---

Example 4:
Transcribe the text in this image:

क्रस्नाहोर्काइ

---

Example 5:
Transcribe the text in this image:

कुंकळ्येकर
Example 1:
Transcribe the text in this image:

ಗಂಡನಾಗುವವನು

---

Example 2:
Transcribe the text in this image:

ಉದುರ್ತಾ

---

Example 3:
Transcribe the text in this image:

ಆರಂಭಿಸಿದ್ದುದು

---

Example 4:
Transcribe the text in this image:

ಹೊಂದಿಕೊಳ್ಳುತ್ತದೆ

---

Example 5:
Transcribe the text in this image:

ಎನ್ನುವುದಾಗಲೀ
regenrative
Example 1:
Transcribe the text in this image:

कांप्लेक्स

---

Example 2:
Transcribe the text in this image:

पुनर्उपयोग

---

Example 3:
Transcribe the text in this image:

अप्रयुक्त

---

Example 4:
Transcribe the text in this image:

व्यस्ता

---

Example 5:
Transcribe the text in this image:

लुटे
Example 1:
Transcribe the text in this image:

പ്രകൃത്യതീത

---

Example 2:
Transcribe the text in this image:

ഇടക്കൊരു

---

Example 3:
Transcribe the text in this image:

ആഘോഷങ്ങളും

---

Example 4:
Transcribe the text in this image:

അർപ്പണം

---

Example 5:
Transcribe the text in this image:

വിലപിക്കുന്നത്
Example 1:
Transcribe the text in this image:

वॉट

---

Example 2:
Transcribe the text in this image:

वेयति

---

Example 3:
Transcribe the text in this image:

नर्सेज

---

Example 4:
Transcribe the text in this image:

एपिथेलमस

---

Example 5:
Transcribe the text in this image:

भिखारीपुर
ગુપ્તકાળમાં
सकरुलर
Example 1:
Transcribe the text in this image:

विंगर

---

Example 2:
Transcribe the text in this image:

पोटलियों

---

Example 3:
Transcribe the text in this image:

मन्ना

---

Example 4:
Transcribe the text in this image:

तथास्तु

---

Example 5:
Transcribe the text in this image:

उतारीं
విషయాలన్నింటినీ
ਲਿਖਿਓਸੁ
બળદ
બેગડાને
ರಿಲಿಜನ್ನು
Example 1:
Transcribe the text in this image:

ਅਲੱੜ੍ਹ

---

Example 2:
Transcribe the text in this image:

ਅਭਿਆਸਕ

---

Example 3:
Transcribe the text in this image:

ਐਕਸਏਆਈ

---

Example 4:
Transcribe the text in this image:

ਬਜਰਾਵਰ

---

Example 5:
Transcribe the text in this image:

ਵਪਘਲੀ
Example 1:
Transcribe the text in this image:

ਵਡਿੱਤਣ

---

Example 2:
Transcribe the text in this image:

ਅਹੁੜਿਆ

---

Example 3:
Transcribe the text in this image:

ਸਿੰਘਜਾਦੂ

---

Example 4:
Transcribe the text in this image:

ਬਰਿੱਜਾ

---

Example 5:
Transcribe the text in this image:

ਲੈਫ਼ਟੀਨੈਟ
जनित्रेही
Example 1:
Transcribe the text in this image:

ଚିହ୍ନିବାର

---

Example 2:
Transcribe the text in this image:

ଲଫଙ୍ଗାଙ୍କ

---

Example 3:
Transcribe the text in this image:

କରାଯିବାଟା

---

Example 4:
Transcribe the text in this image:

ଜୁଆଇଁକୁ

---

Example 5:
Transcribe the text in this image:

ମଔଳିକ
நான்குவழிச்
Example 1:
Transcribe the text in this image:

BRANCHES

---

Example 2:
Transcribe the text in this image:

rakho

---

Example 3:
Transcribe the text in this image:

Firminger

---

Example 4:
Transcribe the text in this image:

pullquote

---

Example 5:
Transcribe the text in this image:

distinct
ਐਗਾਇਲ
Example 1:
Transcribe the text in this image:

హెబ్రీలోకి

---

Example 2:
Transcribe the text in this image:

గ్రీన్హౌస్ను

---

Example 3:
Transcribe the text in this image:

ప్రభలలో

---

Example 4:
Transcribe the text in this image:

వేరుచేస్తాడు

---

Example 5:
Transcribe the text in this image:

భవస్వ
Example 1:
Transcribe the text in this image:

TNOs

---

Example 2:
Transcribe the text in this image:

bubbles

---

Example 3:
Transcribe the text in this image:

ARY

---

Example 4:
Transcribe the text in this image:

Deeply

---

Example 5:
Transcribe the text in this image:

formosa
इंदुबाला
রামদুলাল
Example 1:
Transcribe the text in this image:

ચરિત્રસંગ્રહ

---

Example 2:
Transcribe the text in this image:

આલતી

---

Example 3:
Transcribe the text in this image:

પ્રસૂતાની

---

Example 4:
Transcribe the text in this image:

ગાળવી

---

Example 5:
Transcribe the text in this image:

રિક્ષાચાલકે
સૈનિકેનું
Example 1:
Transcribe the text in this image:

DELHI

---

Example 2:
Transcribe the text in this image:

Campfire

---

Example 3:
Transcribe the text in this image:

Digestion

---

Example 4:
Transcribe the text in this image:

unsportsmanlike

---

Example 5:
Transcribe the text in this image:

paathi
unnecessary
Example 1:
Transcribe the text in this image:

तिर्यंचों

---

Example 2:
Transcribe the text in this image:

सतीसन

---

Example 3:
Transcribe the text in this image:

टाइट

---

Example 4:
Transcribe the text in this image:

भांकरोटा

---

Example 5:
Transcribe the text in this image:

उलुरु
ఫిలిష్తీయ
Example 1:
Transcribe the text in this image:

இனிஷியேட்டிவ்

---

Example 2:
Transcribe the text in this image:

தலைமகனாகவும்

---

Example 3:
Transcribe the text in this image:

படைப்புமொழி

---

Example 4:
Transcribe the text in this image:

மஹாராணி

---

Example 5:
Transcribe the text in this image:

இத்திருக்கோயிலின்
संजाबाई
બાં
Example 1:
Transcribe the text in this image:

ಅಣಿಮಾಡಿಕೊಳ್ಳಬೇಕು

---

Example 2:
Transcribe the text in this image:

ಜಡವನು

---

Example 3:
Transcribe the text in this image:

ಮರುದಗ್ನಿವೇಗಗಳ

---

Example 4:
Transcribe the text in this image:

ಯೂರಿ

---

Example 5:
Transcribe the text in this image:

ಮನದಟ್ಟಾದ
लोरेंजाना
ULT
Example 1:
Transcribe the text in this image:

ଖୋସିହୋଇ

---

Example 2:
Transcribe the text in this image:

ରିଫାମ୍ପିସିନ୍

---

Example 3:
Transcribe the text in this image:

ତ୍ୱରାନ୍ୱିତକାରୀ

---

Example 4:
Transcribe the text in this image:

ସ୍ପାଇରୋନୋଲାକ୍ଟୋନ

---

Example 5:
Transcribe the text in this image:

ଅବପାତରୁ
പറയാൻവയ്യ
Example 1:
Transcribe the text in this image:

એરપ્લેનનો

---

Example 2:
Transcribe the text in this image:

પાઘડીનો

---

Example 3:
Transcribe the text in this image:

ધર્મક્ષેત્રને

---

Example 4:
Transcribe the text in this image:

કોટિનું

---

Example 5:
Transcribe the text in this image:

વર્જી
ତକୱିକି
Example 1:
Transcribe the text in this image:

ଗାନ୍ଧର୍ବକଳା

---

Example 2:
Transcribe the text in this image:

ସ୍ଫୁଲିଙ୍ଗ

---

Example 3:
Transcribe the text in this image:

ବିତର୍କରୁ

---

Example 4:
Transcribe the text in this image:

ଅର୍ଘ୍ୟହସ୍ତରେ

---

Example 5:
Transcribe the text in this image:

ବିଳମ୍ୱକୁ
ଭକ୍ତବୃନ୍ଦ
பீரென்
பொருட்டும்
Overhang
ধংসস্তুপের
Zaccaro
=====
### TRY IT
Restate the listing in full, word for word.

### ANSWER TO THE PROBLEM
---

Example 4:
Transcribe the text in this image:

क्रस्नाहोर्काइ

---

Example 5:
Transcribe the text in this image:

कुंकळ्येकर
Example 1:
Transcribe the text in this image:

ಗಂಡನಾಗುವವನು

---

Example 2:
Transcribe the text in this image:

ಉದುರ್ತಾ

---

Example 3:
Transcribe the text in this image:

ಆರಂಭಿಸಿದ್ದುದು

---

Example 4:
Transcribe the text in this image:

ಹೊಂದಿಕೊಳ್ಳುತ್ತದೆ

---

Example 5:
Transcribe the text in this image:

ಎನ್ನುವುದಾಗಲೀ
regenrative
Example 1:
Transcribe the text in this image:

कांप्लेक्स

---

Example 2:
Transcribe the text in this image:

पुनर्उपयोग

---

Example 3:
Transcribe the text in this image:

अप्रयुक्त

---

Example 4:
Transcribe the text in this image:

व्यस्ता

---

Example 5:
Transcribe the text in this image:

लुटे
Example 1:
Transcribe the text in this image:

പ്രകൃത്യതീത

---

Example 2:
Transcribe the text in this image:

ഇടക്കൊരു

---

Example 3:
Transcribe the text in this image:

ആഘോഷങ്ങളും

---

Example 4:
Transcribe the text in this image:

അർപ്പണം

---

Example 5:
Transcribe the text in this image:

വിലപിക്കുന്നത്
Example 1:
Transcribe the text in this image:

वॉट

---

Example 2:
Transcribe the text in this image:

वेयति

---

Example 3:
Transcribe the text in this image:

नर्सेज

---

Example 4:
Transcribe the text in this image:

एपिथेलमस

---

Example 5:
Transcribe the text in this image:

भिखारीपुर
ગુપ્તકાળમાં
सकरुलर
Example 1:
Transcribe the text in this image:

विंगर

---

Example 2:
Transcribe the text in this image:

पोटलियों

---

Example 3:
Transcribe the text in this image:

मन्ना

---

Example 4:
Transcribe the text in this image:

तथास्तु

---

Example 5:
Transcribe the text in this image:

उतारीं
విషయాలన్నింటినీ
ਲਿਖਿਓਸੁ
બળદ
બેગડાને
ರಿಲಿಜನ್ನು
Example 1:
Transcribe the text in this image:

ਅਲੱੜ੍ਹ

---

Example 2:
Transcribe the text in this image:

ਅਭਿਆਸਕ

---

Example 3:
Transcribe the text in this image:

ਐਕਸਏਆਈ

---

Example 4:
Transcribe the text in this image:

ਬਜਰਾਵਰ

---

Example 5:
Transcribe the text in this image:

ਵਪਘਲੀ
Example 1:
Transcribe the text in this image:

ਵਡਿੱਤਣ

---

Example 2:
Transcribe the text in this image:

ਅਹੁੜਿਆ

---

Example 3:
Transcribe the text in this image:

ਸਿੰਘਜਾਦੂ

---

Example 4:
Transcribe the text in this image:

ਬਰਿੱਜਾ

---

Example 5:
Transcribe the text in this image:

ਲੈਫ਼ਟੀਨੈਟ
जनित्रेही
Example 1:
Transcribe the text in this image:

ଚିହ୍ନିବାର

---

Example 2:
Transcribe the text in this image:

ଲଫଙ୍ଗାଙ୍କ

---

Example 3:
Transcribe the text in this image:

କରାଯିବାଟା

---

Example 4:
Transcribe the text in this image:

ଜୁଆଇଁକୁ

---

Example 5:
Transcribe the text in this image:

ମଔଳିକ
நான்குவழிச்
Example 1:
Transcribe the text in this image:

BRANCHES

---

Example 2:
Transcribe the text in this image:

rakho

---

Example 3:
Transcribe the text in this image:

Firminger

---

Example 4:
Transcribe the text in this image:

pullquote

---

Example 5:
Transcribe the text in this image:

distinct
ਐਗਾਇਲ
Example 1:
Transcribe the text in this image:

హెబ్రీలోకి

---

Example 2:
Transcribe the text in this image:

గ్రీన్హౌస్ను

---

Example 3:
Transcribe the text in this image:

ప్రభలలో

---

Example 4:
Transcribe the text in this image:

వేరుచేస్తాడు

---

Example 5:
Transcribe the text in this image:

భవస్వ
Example 1:
Transcribe the text in this image:

TNOs

---

Example 2:
Transcribe the text in this image:

bubbles

---

Example 3:
Transcribe the text in this image:

ARY

---

Example 4:
Transcribe the text in this image:

Deeply

---

Example 5:
Transcribe the text in this image:

formosa
इंदुबाला
রামদুলাল
Example 1:
Transcribe the text in this image:

ચરિત્રસંગ્રહ

---

Example 2:
Transcribe the text in this image:

આલતી

---

Example 3:
Transcribe the text in this image:

પ્રસૂતાની

---

Example 4:
Transcribe the text in this image:

ગાળવી

---

Example 5:
Transcribe the text in this image:

રિક્ષાચાલકે
સૈનિકેનું
Example 1:
Transcribe the text in this image:

DELHI

---

Example 2:
Transcribe the text in this image:

Campfire

---

Example 3:
Transcribe the text in this image:

Digestion

---

Example 4:
Transcribe the text in this image:

unsportsmanlike

---

Example 5:
Transcribe the text in this image:

paathi
unnecessary
Example 1:
Transcribe the text in this image:

तिर्यंचों

---

Example 2:
Transcribe the text in this image:

सतीसन

---

Example 3:
Transcribe the text in this image:

टाइट

---

Example 4:
Transcribe the text in this image:

भांकरोटा

---

Example 5:
Transcribe the text in this image:

उलुरु
ఫిలిష్తీయ
Example 1:
Transcribe the text in this image:

இனிஷியேட்டிவ்

---

Example 2:
Transcribe the text in this image:

தலைமகனாகவும்

---

Example 3:
Transcribe the text in this image:

படைப்புமொழி

---

Example 4:
Transcribe the text in this image:

மஹாராணி

---

Example 5:
Transcribe the text in this image:

இத்திருக்கோயிலின்
संजाबाई
બાં
Example 1:
Transcribe the text in this image:

ಅಣಿಮಾಡಿಕೊಳ್ಳಬೇಕು

---

Example 2:
Transcribe the text in this image:

ಜಡವನು

---

Example 3:
Transcribe the text in this image:

ಮರುದಗ್ನಿವೇಗಗಳ

---

Example 4:
Transcribe the text in this image:

ಯೂರಿ

---

Example 5:
Transcribe the text in this image:

ಮನದಟ್ಟಾದ
लोरेंजाना
ULT
Example 1:
Transcribe the text in this image:

ଖୋସିହୋଇ

---

Example 2:
Transcribe the text in this image:

ରିଫାମ୍ପିସିନ୍

---

Example 3:
Transcribe the text in this image:

ତ୍ୱରାନ୍ୱିତକାରୀ

---

Example 4:
Transcribe the text in this image:

ସ୍ପାଇରୋନୋଲାକ୍ଟୋନ

---

Example 5:
Transcribe the text in this image:

ଅବପାତରୁ
പറയാൻവയ്യ
Example 1:
Transcribe the text in this image:

એરપ્લેનનો

---

Example 2:
Transcribe the text in this image:

પાઘડીનો

---

Example 3:
Transcribe the text in this image:

ધર્મક્ષેત્રને

---

Example 4:
Transcribe the text in this image:

કોટિનું

---

Example 5:
Transcribe the text in this image:

વર્જી
ତକୱିକି
Example 1:
Transcribe the text in this image:

ଗାନ୍ଧର୍ବକଳା

---

Example 2:
Transcribe the text in this image:

ସ୍ଫୁଲିଙ୍ଗ

---

Example 3:
Transcribe the text in this image:

ବିତର୍କରୁ

---

Example 4:
Transcribe the text in this image:

ଅର୍ଘ୍ୟହସ୍ତରେ

---

Example 5:
Transcribe the text in this image:

ବିଳମ୍ୱକୁ
ଭକ୍ତବୃନ୍ଦ
பீரென்
பொருட்டும்
Overhang
ধংসস্তুপের
Zaccaro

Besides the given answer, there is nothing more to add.